The customer is an American company that offers a smartphone-based solution for small and mid-size truck fleets. The solution was designed to help meet federal electronic logging device requirements while minimizing the financial impact of traffic offenses. Commercial truck carriers and drivers are bound by the constraints of the Hours of Service (HOS) rules from the Federal Motor Carrier Safety Administration (FMCSA). If a truck driver fails to follow HOS regulations, it can potentially lead to a trucking accident. The major feature of the customer’s product is an automatic tracking and reporting tool and for logging the driver’s service hours.
The customer asked us to develop the fleet management portal with real-time equipment tracking, which required both front and back end development, along with Android and iOS apps. Since the customer’s product was not the only solution available within the market, we needed the solution to stand out amongst competitors.

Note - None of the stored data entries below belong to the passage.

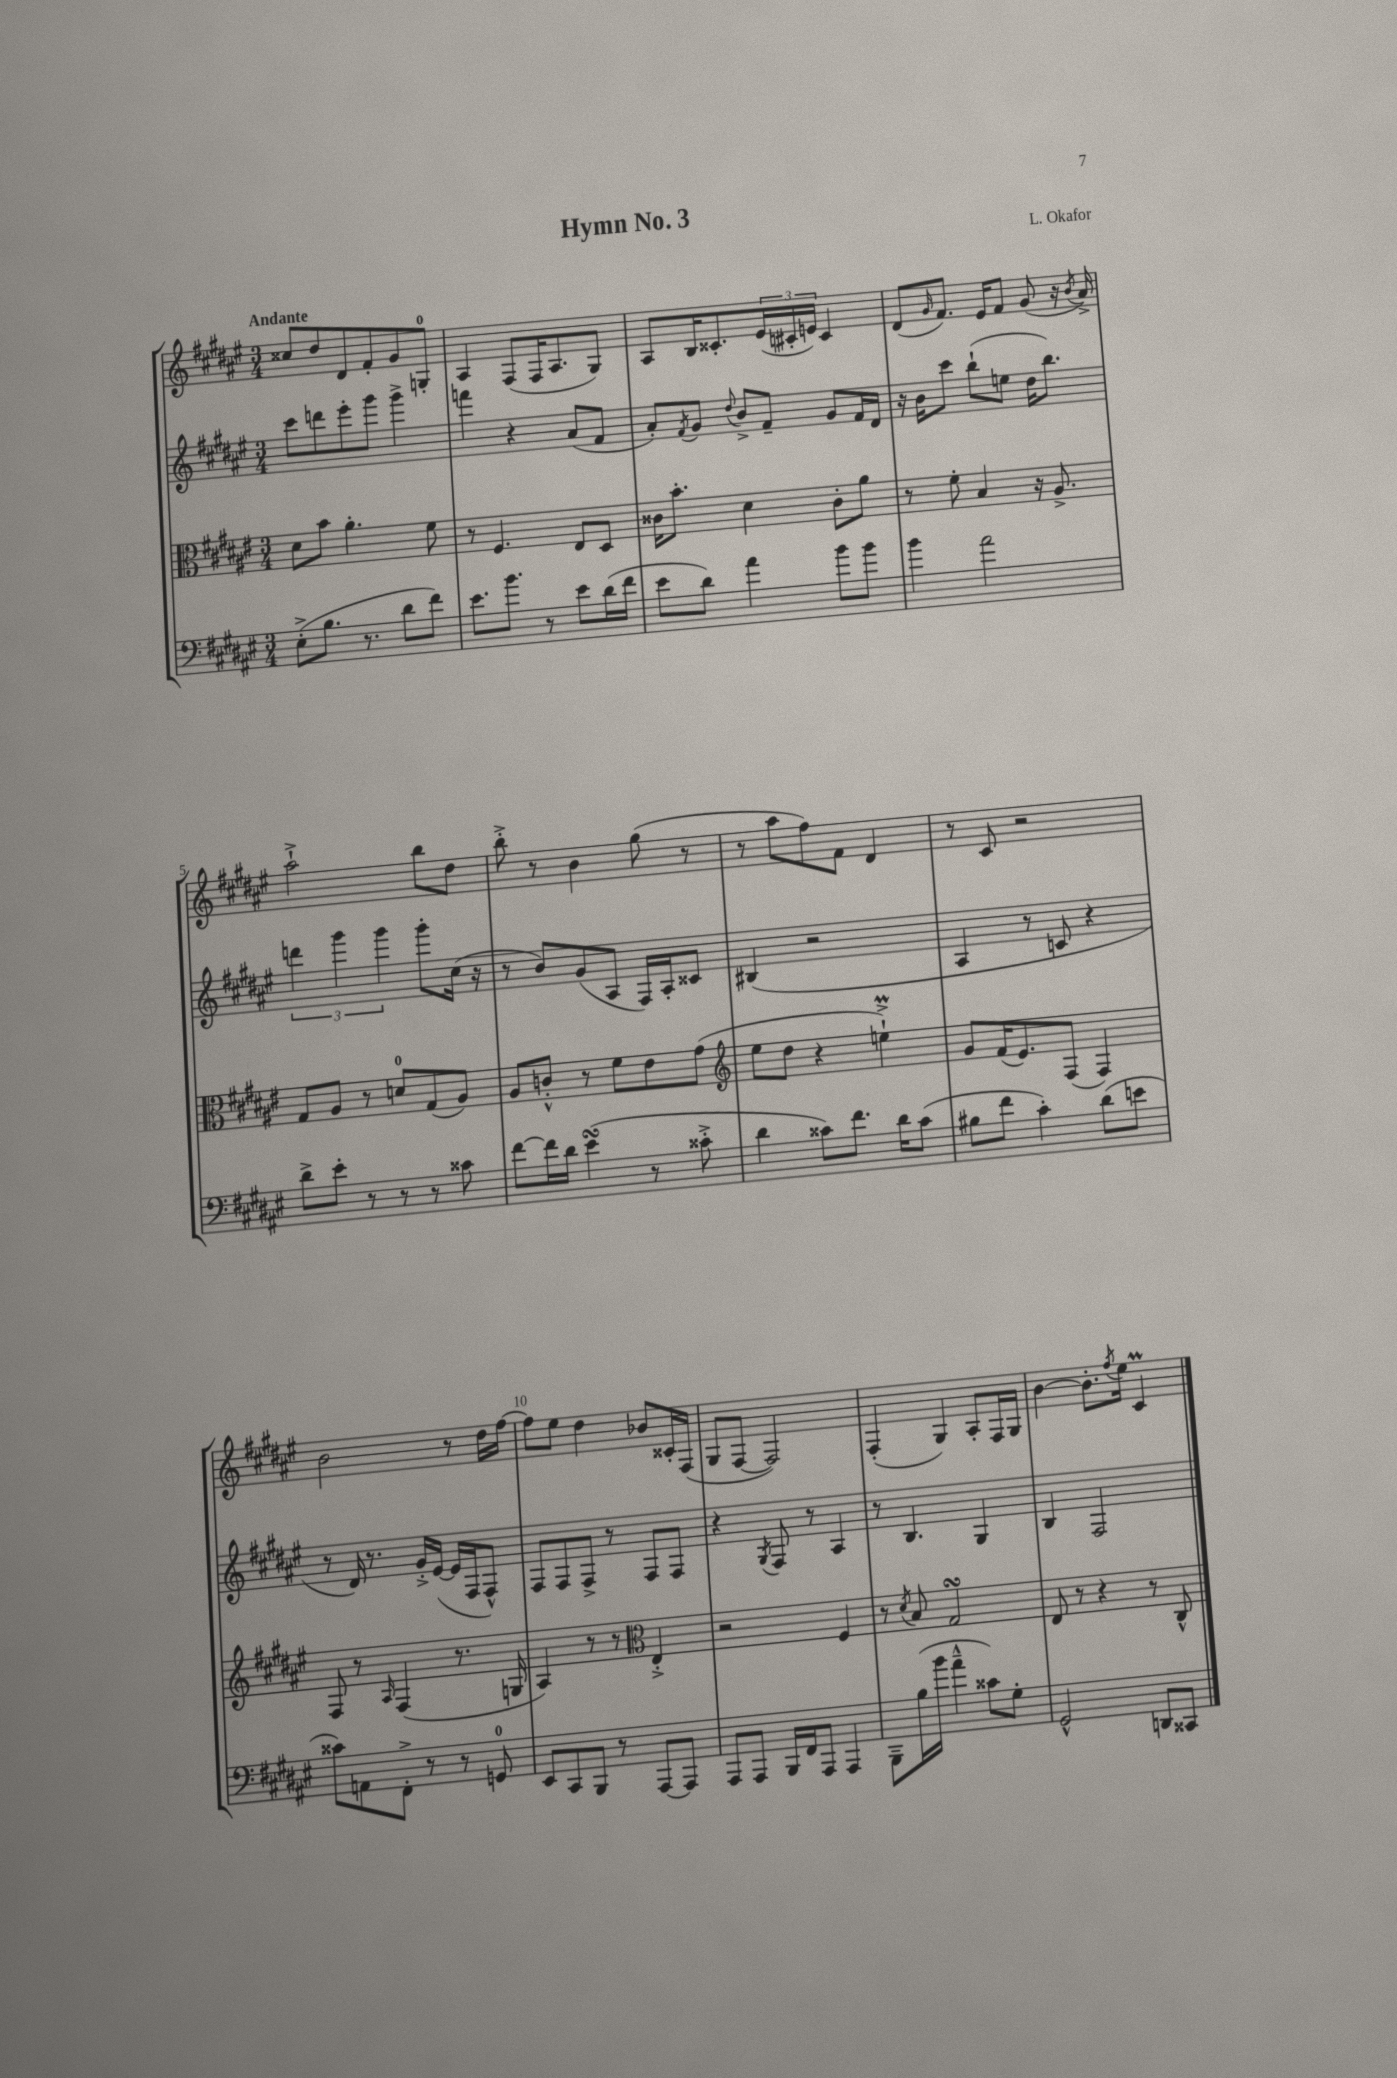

**kern	**kern	**kern	**kern
*staff4	*staff3	*staff2	*staff1
*clefF4	*clefC3	*clefG2	*clefG2
*k[f#c#g#d#a#e#]	*k[f#c#g#d#a#e#]	*k[f#c#g#d#a#e#]	*k[f#c#g#d#a#e#]
*M3/4	*M3/4	*M3/4	*M3/4
(8E#'^\L	8d#\L	8ccc#\L	8cc##/L
8.B\J	8b\J	8ddd\	8dd#/
.	4.a#'\	8eee#'\	8d#/
8.r	.	.	.
.	.	8ggg#\J	8f#'/
8d#\L	.	4ggg#^\	8g#/
8f#\J)	8f#\	.	8G'/J
=	=	=	=
8.e#\L	8r	4fff\	4A#/
.	4.F#/	.	.
8.b\J	.	.	.
.	.	4r	(8F#/L
8r	.	.	16F#/K
.	.	.	8.A#/
8e#\L	8E#/L	(8a#/L	.
(16d#\L	8D#/J	8f#/J	8G#/J)
16f#\JJ	.	.	.
=	=	=	=
8e#\L	16c##\LK	8a#'/L)	8A#/L
.	8.b'\J	.	.
.	.	8qf#/	.
8d#\J)	.	8g#/J	16B/K
.	.	.	8.c##'/
.	.	8qqdd#/	.
4a#\	4d#\	8b^/L	.
.	.	8f#~/J	(24e#/L
.	.	.	24c#'/
.	.	.	24e/JJ)
8b\L	8c##'\L	8g#/L	4c#/
8b\J	8a#\J	16f#/L	.
.	.	16d#/JJ	.
=	=	=	=
4b\	8r	16r	(8d#/L
.	.	16b\LK	.
.	.	.	16qqg#/
.	8f#'\	8ccc#\J	8.f#/J)
2a#\	4B/	(8bb`\L	.
.	.	.	16e#/LK
.	.	8ee\J	8f#/J
.	16r	16dd#\LK	(8g#/
.	8.A#^/	8.bb\J)	.
.	.	.	16r
.	.	.	8qb/
.	.	.	16a#^/)
=	=	=	=
8d#^\L	8G#/L	6ddd\	2aa#`^\
8e#'\J	8A#/J	.	.
.	.	6ggg#\	.
8r	8r	.	.
.	.	6ggg#\	.
8r	8d/L	.	.
8r	(8G#/	8ggg#'\L	8bb\L
8c##\	8A#/J)	(16cc#\Jk	8dd#\J
.	.	16r	.
=	=	=	=
[8f#\L	8A#/L	8r	8bb'^\
16f#\]L	8c'^^/J	8b/L)	8r
16d#\JJ	.	.	.
(4e#\	8r	(8g#/	4b\
.	8f#\L	8A#/J	.
8r	8e#\	16F#/LL)	(8gg#\
.	.	16A#'/J	.
8c##'^\	(8g#\J	8c##/J	8r
=	=	=	=
*	*clefG2	*	*
4d#\	8ee#\L	(4B#/	8r
.	8dd#\J	.	8aa#\L
8c##\L)	4r	2r	8ff#\)
8.f#\J	.	.	8f#\J
.	4ee`^\)	.	4d#/
16d#\LK	.	.	.
(8c##\J	.	.	.
=	=	=	=
8B#\L	8g#/L	4A#/	8r
8f#\J	(16f#/K	.	8c#/
.	8.e#/)	.	.
4c#'\)	.	8r	2r
.	(8F#/J	8c/	.
(8d#\L	4F#/)	4r	.
8e\J	.	.	.
=	=	=	=
8c##\L)	8F#/	8r	2b\
8AA\	8r	16d#/)	.
.	.	8.r	.
.	16qqA#/	.	.
8FF#'^\J	(4F#/	.	.
8r	.	16g#'^/LL	.
.	.	([16e#/JJ	.
8r	8.r	16e#/]LL	8r
.	.	16F#/J	.
8GG/	.	8F#^^/J)	16dd#\LL
.	16G/	.	[16ff#\JJ
=	=	=	=
8EE#/L	4A#/)	8F#/L	8ff#\]L
8CC#/	.	8F#/	8ee#\J
8BBB/J	8r	8F#^/J	4dd#\
8r	8r	8r	.
*	*clefC3	*	*
[8AAA#/L	4E#'^/	8F#/L	8b-/L
8AAA#/]J	.	8F#/J	16c##'/L
.	.	.	(16F#/JJ
=	=	=	=
8AAA#/L	2r	4r	8G#/L
8AAA#/J	.	.	[8F#/J
.	.	8qG#/	.
16BBB/LL	.	8F#/	2F#/])
16FF#/J	.	.	.
8AAA#/J	.	8r	.
4AAA#/	4F#/	4A#/	.
=	=	=	=
8BBB~\L	8r	8r	(4F#'/
.	8qd#/	.	.
(16B\L	8B/	4.B/	.
16b\JJ	.	.	.
4a#~^^\	2G#/	.	4G#/)
8c##\L)	.	4G#/	8A#'/L
8G#'\J	.	.	16F#/L
.	.	.	16G#/JJ
=	=	=	=
2GG#^^/	8E#/	4B/	[4b\
.	8r	.	.
.	4r	2F#/	8.b'\]L
.	.	.	8qff#/
.	.	.	16ee#\Jk
8DD/L	8r	.	4c#/
8CC##/J	8C#^^/	.	.
==	==	==	==
*-	*-	*-	*-
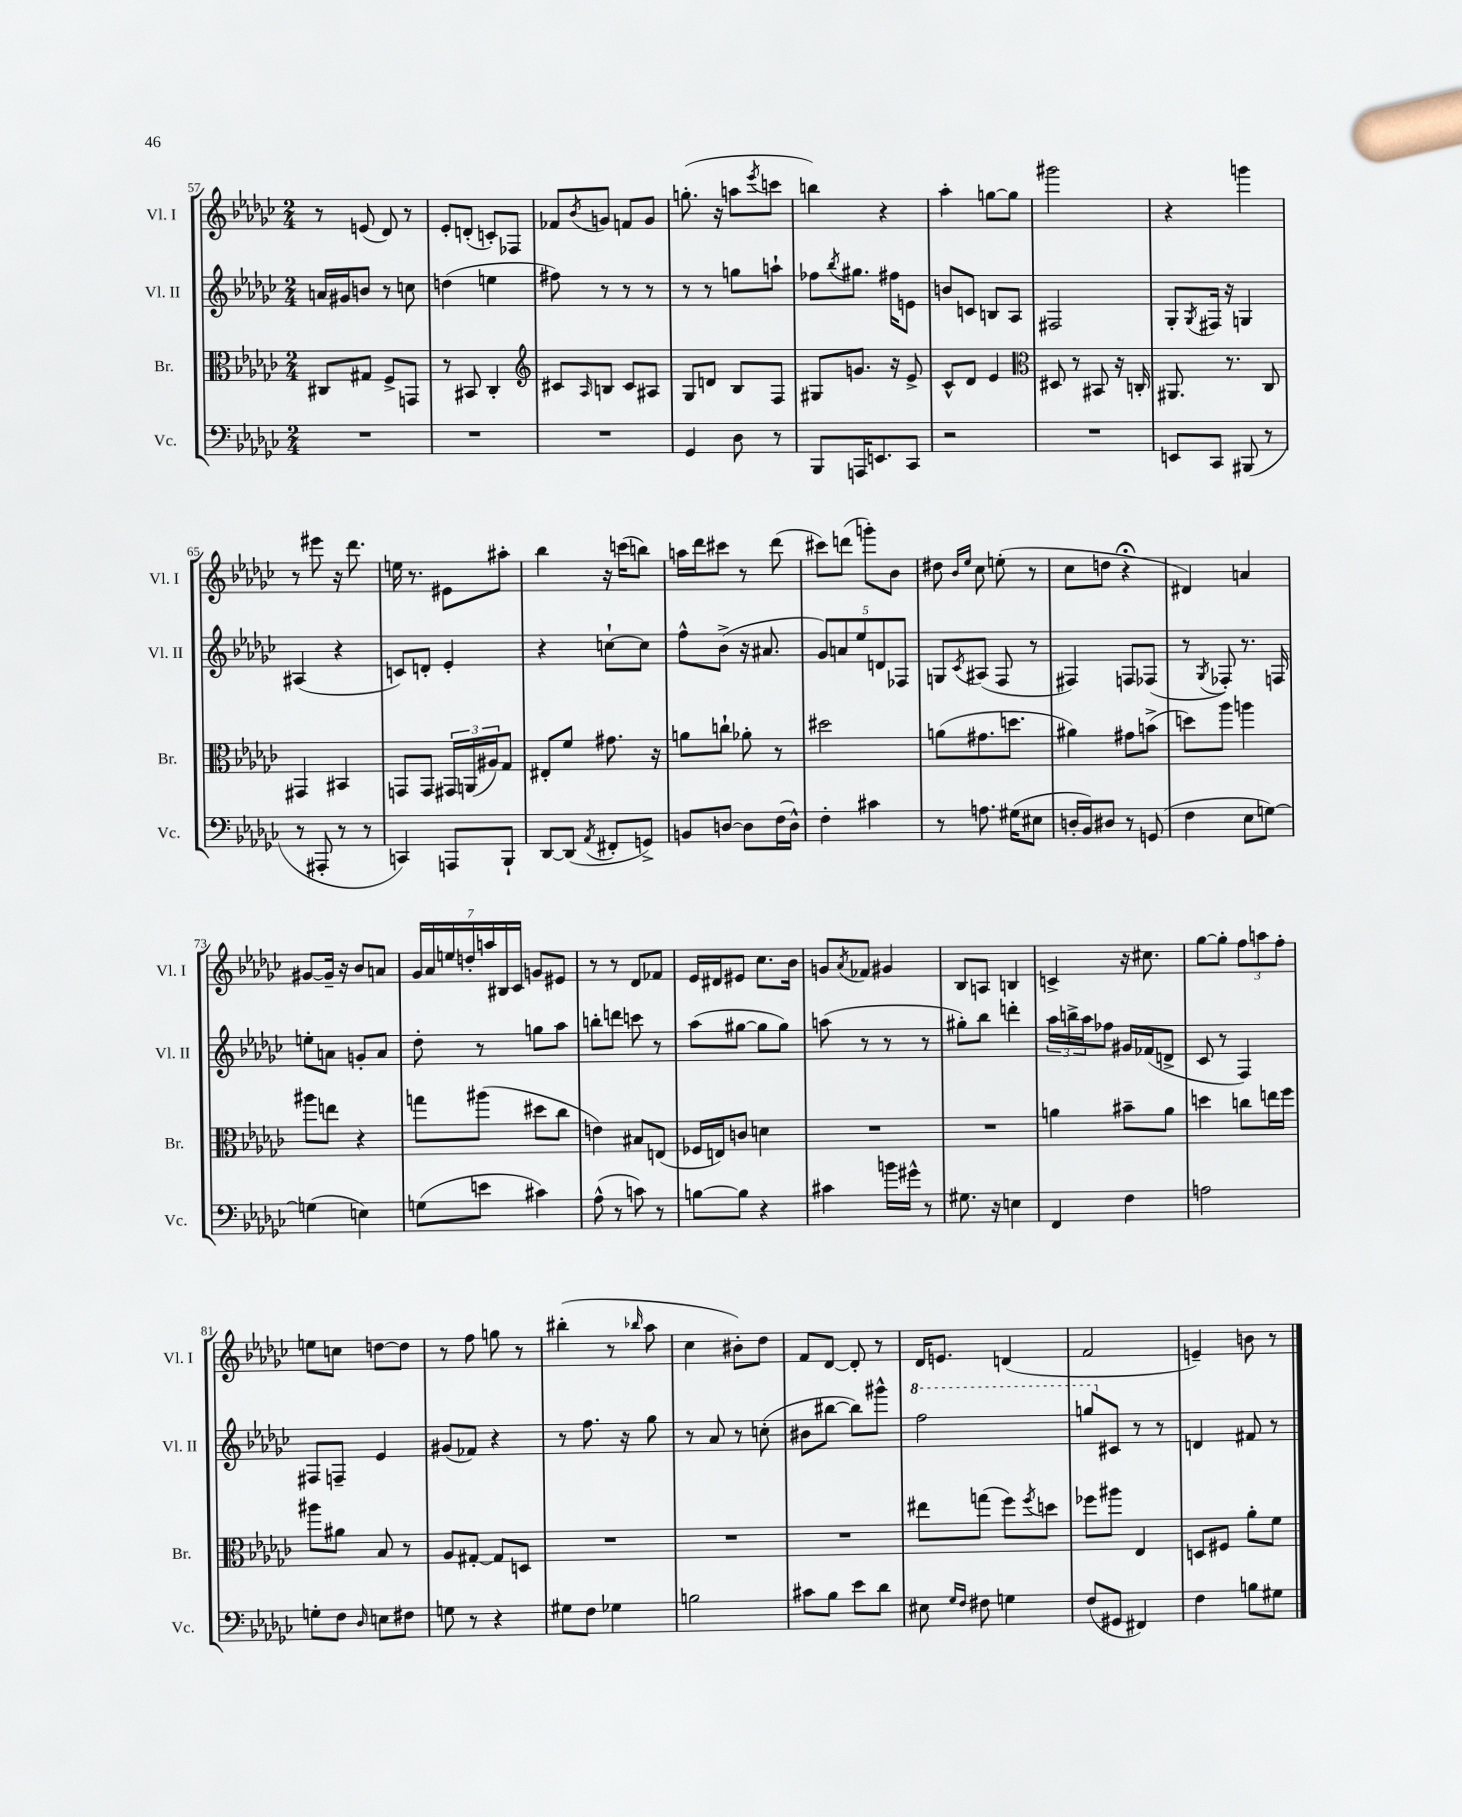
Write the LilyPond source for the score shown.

<<
\new StaffGroup <<
\new Staff = "s0" \with { instrumentName = "Vl. I" shortInstrumentName = "Vl. I" } {
    \clef treble \key ges \major \numericTimeSignature \time 2/4
    r8 e'8( des'8) r8 |
    ees'8-. d'8-.( c'8-.) fes8 |
    fes'8 \acciaccatura { bes'8 } g'8 f'8 g'8 |
    g''8.-.( r16 a''8 \acciaccatura { ees'''8 } c'''8 |
    b''4) r4 |
    aes''4-. g''8~ g''8 |
    gis'''2 |
    r4 g'''4 |
    r8 eis'''8 r16 des'''8. |
    e''16 r8. eis'8 ais''8-. |
    bes''4 r16 c'''16( b''8) |
    a''16 des'''16 cis'''8 r8 des'''8( |
    cis'''8) d'''8( g'''8-.) bes'8 |
    dis''8 \grace { bes'16 ees''16 } ces''8 e''8-.( r8 |
    ces''8 d''8 r4\fermata |
    dis'4) a'4 |
    gis'8~ gis'16-- r16 bes'8 a'8 |
    \tuplet 7/4 { ges'16 aes'16 e''16 d''16-. a''16 bis16 ces'16 } g'8 eis'8 |
    r8 r8 des'8 fes'8 |
    ees'16 dis'16 eis'8 ces''8. bes'16 |
    g'8 \acciaccatura { aes'8 } fes'8 gis'4 |
    bes8 a8 b4 |
    c'4-> r16 cis''8. |
    ges''8~ ges''8-. \tuplet 3/2 { f''8 a''8 f''8-. } |
    e''8 c''8 d''8~ d''8 |
    r8 f''8 g''8 r8 |
    bis''4-.( r8 \grace { bes''16 } aes''8 |
    ces''4 bis'8-.) des''8 |
    f'8 des'8~ des'8-. r8 |
    des'16 e'8. d'4( |
    f'2 |
    e'4--) b'8 r8 \bar "|." |
}
\new Staff = "s1" \with { instrumentName = "Vl. II" shortInstrumentName = "Vl. II" } {
    \clef treble \key ges \major \numericTimeSignature \time 2/4
    a'16 gis'16 b'8 r8 c''8 |
    d''4( e''4 |
    fis''8) r8 r8 r8 |
    r8 r8 g''8 a''8-! |
    fes''8 \acciaccatura { bes''8 } gis''8. fis''16 e'8 |
    b'8 c'8 b8 aes8 |
    fis2 |
    ges8-. \acciaccatura { ges8 } fis16 r16 g4 |
    ais4( r4 |
    c'8) d'8-. ees'4-. |
    r4 c''8~-! c''8 |
    f''8-^ bes'8->( r16 ais'8. |
    \tuplet 5/4 { ges'8) a'8 ees''8 d'8 fes8 } |
    g8 \acciaccatura { ces'8 } ais8( f8 r8 |
    fis4) f8 fes8( |
    r8 \acciaccatura { ges8 } fes8-.) r8. f16 |
    e''8-. a'8 g'8-. a'8 |
    des''8-. r8 g''8 aes''8 |
    b''8-. d'''8 c'''8 r8 |
    aes''8( gis''8~ gis''8 gis''8) |
    a''8( r8 r8 r8 |
    gis''8-.) bes''8 d'''4-. |
    \tuplet 3/2 { aes''16 b''16-> aes''16 } fes''8 gis'16 fes'16( d'8-> |
    ces'8 r8 f4) |
    fis8 f8-- ees'4 |
    gis'8( fes'8) r4 |
    r8 f''8. r16 ges''8 |
    r8 aes'8 r8 c''8-.( |
    bis'8 bis''8~ bis''8) gis'''8-^ |
    \ottava #1 f'''2 |
    g'''8 \ottava #0 cis'8 r8 r8 |
    d'4 fis'8 r8 \bar "|." |
}
\new Staff = "s2" \with { instrumentName = "Br." shortInstrumentName = "Br." } {
    \clef alto \key ges \major \numericTimeSignature \time 2/4
    cis8 gis8 f8-> g,8 |
    r8 bis,8 ces4-. |
    \clef treble cis'8 \grace { aes16 } b8 cis'8 ais8 |
    ges8 d'8 bes8 f8 |
    gis8 g'8. r16 ees'8-> |
    ces'8-^ des'8 ees'4 |
    \clef alto dis8 r8 bis,8 r16 c16-. |
    ais,8. r8. ces8 |
    gis,4 bis,4 |
    g,8 g,8 \tuplet 3/2 { gis,16 a,16( ais16) } ges8 |
    eis8-. f'8 gis'8. r16 |
    a'8 c''8-! aes'8-. r8 |
    dis''2 |
    a'8( gis'8. d''8. |
    ais'4) gis'8 b'8->( |
    d''8) aes''8 a''4 |
    ais''8 e''8 r4 |
    g''8 ais''8( dis''8 ces''8 |
    e'4) bis8 e8( |
    fes16 e16) c'8 d'4 |
    R2 |
    R2 |
    a'4 bis'8-- a'8 |
    d''4 c''8 e''16 f''16 |
    ais''8 ais'8 bes8 r8 |
    aes8 gis8~-. gis8 d8 |
    R2 |
    R2 |
    R2 |
    eis''8 g''8( f''8) \acciaccatura { f''8 } d''8 |
    fes''8 ais''8 ees4 |
    d8 fis8 aes'8-. f'8 \bar "|." |
}
\new Staff = "s3" \with { instrumentName = "Vc." shortInstrumentName = "Vc." } {
    \clef bass \key ges \major \numericTimeSignature \time 2/4
    R2 |
    R2 |
    R2 |
    ges,4 des8 r8 |
    bes,,8 a,,16 e,8. ces,8 |
    r2 |
    R2 |
    e,8 ces,8 bis,,8( r8 |
    r8 ais,,8-. r8 r8 |
    c,4) a,,8 bes,,8-! |
    des,8~ des,8( \acciaccatura { aes,8 } fis,8-. g,8->) |
    b,8 d8~ d8 f16( d16-^) |
    f4-. cis'4 |
    r8 a8. gis16( eis8 |
    d16-. bes,16) dis8 r8 g,8( |
    f4 ees8 g8~) |
    g4( e4) |
    g8( e'8 cis'4) |
    aes8-^( r8 c'8) r8 |
    b8~ b8 r4 |
    cis'4 b'16 gis'16-^ r8 |
    gis8. r16 e4 |
    f,4 f4 |
    a2 |
    g8-. f8 \grace { des16 } e8 fis8 |
    g8 r8 r4 |
    gis8 f8 ges4 |
    b2 |
    cis'8 bes8 ees'8 des'8 |
    eis8 \grace { ges16 f16 } fis8 g4 |
    f8( gis,8 fis,4) |
    f4 b8 gis8 \bar "|." |
}
>>
>>
\layout { \context { \Score currentBarNumber = #57 } }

After one year of collaboration, our team developed a system that can predict the probability of different types of HOS violations for a driver within a 24 hour timeframe.
We needed to develop from scratch a prototype within extremely tight deadlines. In as little as two months, our designers had to prove that the task could be solved using a machine learning approach.
About 190 GB of drivers’ work history data was collected during the product’s functioning. The data included hours logged, location updates and more, which made it a crucial element for developing machine learning (ML) algorithms. ML is a branch of artificial intelligence based on the idea that systems can learn from data, identify patterns and make predictions. With this in mind, we provided a solution comprised of three independent data processing layers. The first one is the data access module, which processes raw data from MySQL and DynamoDB to get consolidated data samples. The output of this component is provided as an input for the feature engineering layer that reduces the amount of valuable data up to 5 MB in turn. Then, the core layer separates extracted features into two data sets for training the ML model and its validation.
During implementation, the development team faced two main challenges that were successfully overcome. It was not possible to extract any data for training ML model on the fly since the data was stored separately inside several databases, in MySQL and in DynamoDB in particular. Furthermore, there are four types of HOS violations and there is no common solution for such types of prediction problems.
The system is able to predict cases of HOS violations with an accuracy level of roughly 80%. The prototype makes possible to do one full data processing iteration within one day. Different ML models are suitable for various HOS violation types, thus ensuring the highest accuracy. The team proved that the obtained result can be improved by analyzing more data points, adjusting chosen ML models and making statistical analysis to get more critical HOS violation factors.
- Builds graphics for statistical analysis
- MySQL and DDB compilation into JSON
- Processes data to generate features
- Finds optimal parameters for ML models
- Execution time reduction
- Amazon DynamoDB
- SVM, Random Forest, Gradient Boosting, etc.